I wrote this last year to try to encourage myself and others on SDN: http://forums.studentdoctor.net/showthread.php?t=201133

My sentiment might sound familiar to some of you, it's updated for your class.
 
I was talking with a friend yesterday about med school etc, so he nonchalontly asks "so if you get in, when do you start?". I say, "oh, in August, i've got another 6-7 months." He looks at me and goes, wtf? Then I realized, that if/when I do get off the waitlist, i'll have 1/2/3 months to prepare for my future life in a new city. Talk about baptism by fire.

Waitlists: 3
Acceptances: 0
Pending: 3
 
Heimerfink said:
<raises hand>

<then cries>

<then checks mail every morning>


O acceptances
2 pending
1 waitlist

Some one please save me from this purgatory of waiting. I will not break down and cry. Oh god I am crying. Yes, I too am tired of people asking "how the med school thing is going?" I try to keep busy at work and not think about it and that works for a few hours, but then I do have to come home and check the mail.
 
reading all of these post makes me want to cry. 🙁

It's no wonder I so many people are on SDN. We need to support one another emotionally.
 
Nikibean raises her hand and joins the others on the couch here...
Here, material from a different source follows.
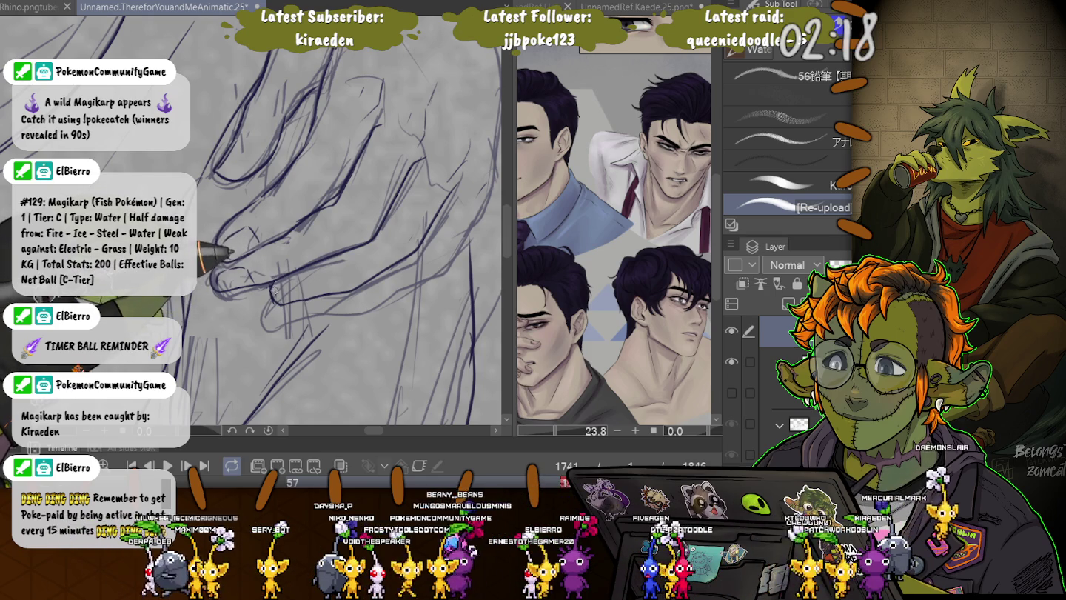
{"action": "left_click_drag", "start_coordinate": [275, 292], "coordinate": [229, 184]}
1 acceptance, out of state

1 waitlist.

2 pending outcomes

1 interview to go.

And just met someone who lives 1.5 hrs from Sac/Davis- one of those things where you go, "Oh, **** this is pretty rad and somehow it just...works. uh-oh."
I feel like I have to be reserved because of the fact I have NO idea where I'll end up. I have an offer for a Canyon trip leaving mid-June (cant go if I have to move...), and enough mileage to have a free ticket to go ski with my new friend in South America this summer if I want. Can't do anything yet. Frustrating.
 
5 interviews - 1 acceptance, 4 waitlists. Yes, it definitely could be worse, but I am waitlisted at my top choice and will move there the day before classes start if it comes to that. Sooo I may not know until August where I will be next year.... not excited about trying to figure out living arrangements at the last minute.
 
0 acceptances
2 waitlists
1 post-interview rejection
FIVE yes FIVE decisions pending....

Schools are completely hanging me out to dry. I actually stayed home all Spring Break for the sole purpose of staying chained to my mail box, but I've heard absolutely nothing for three weeks. Makes my blood boil. 😡 Could schools be less considerate? Sorry for the tirade.
 
Oooh oooh pick me. I have been waitlisted at 3 of the 5 schools that I interviewed at. My boss keeps asking me (EVERY DAY) if I am going to stay or should he find another instructor to teach my lab this summer. My family keeps calling me dr. and asking which school I will choose. To make matters worse...I have a decision that is in the mail that could take up to two weeks to get to me. I wanted to apply for the HSC scholarship but the deadline is 3/31 augh. Now I consider myself to be a pretty patient person, BUT these long waits are really starting to get to me. I am trying to be my usual "Glass half full while waiting for a refill" self...NOT WORKING!!! My poor friends are getting dragged to the pit of doom right along with me. SOMEBODY HELP!!! Okay, I am done 😱. Thanks for letting me vent.